Returns:A dictionary of references.
Return type:dict
indra.databases.lincs_client.load_lincs_csv(url)[source]

Helper function to turn csv rows into dicts.

MeSH client (indra.databases.mesh_client)

indra.databases.mesh_client.get_mesh_name(mesh_id, offline=False)[source]

Get the MESH label for the given MESH ID.

Uses the mappings table in indra/resources; if the MESH ID is not listed there, falls back on the NLM REST API.

Parameters:
  • mesh_id (str) – MESH Identifier, e.g. ‘D003094’.
  • offline (bool) – Whether to allow queries to the NLM REST API if the given MESH ID is not contained in INDRA’s internal MESH mappings file. Default is False (allows REST API queries).
Returns:

Label for the MESH ID, or None if the query failed or no label was found.

Return type:

str

indra.databases.mesh_client.get_mesh_name_from_web[source]

Get the MESH label for the given MESH ID using the NLM REST API.

Parameters:mesh_id (str) – MESH Identifier, e.g. ‘D003094’.
Returns:Label for the MESH ID, or None if the query failed or no label was found.
Return type:str

GO client (indra.databases.go_client)

indra.databases.go_client.get_go_label(go_id)[source]

Get label corresponding to a given GO identifier.

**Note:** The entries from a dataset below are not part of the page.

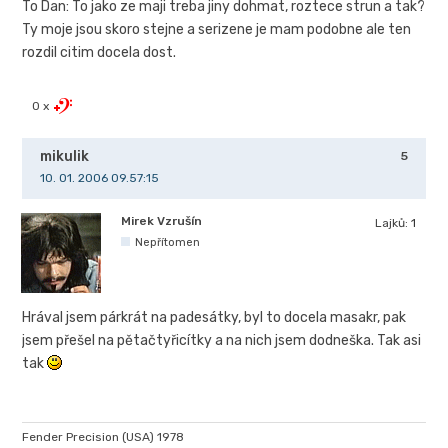
To Dan: To jako ze maji treba jiny dohmat, roztece strun a tak?
Ty moje jsou skoro stejne a serizene je mam podobne ale ten
rozdil citim docela dost.
0 x
mikulik
5
10. 01. 2006 09.57:15
Mirek Vzrušín
Lajků:
1
Nepřítomen
Hrával jsem párkrát na padesátky, byl to docela masakr, pak
jsem přešel na pětačtyřicítky a na nich jsem dodneška. Tak asi
tak
Fender Precision (USA) 1978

Parameters:go_id (str) – The GO identifier. Should include the GO: prefix, e.g., GO:1903793 (positive regulation of anion transport).
Returns:Label corresponding to the GO ID.
Return type:str
indra.databases.go_client.load_go_graph(go_fname)[source]

Load the GO data from an OWL file and parse into an RDF graph.

Parameters:go_fname (str) – Path to the GO OWL file. Can be downloaded from http://geneontology.org/ontology/go.owl.
Returns:RDF graph containing GO data.
Return type:rdflib.Graph
indra.databases.go_client.update_id_mappings(g)[source]

Compile all ID->label mappings and save to a TSV file.

Parameters:g (rdflib.Graph) – RDF graph containing GO data.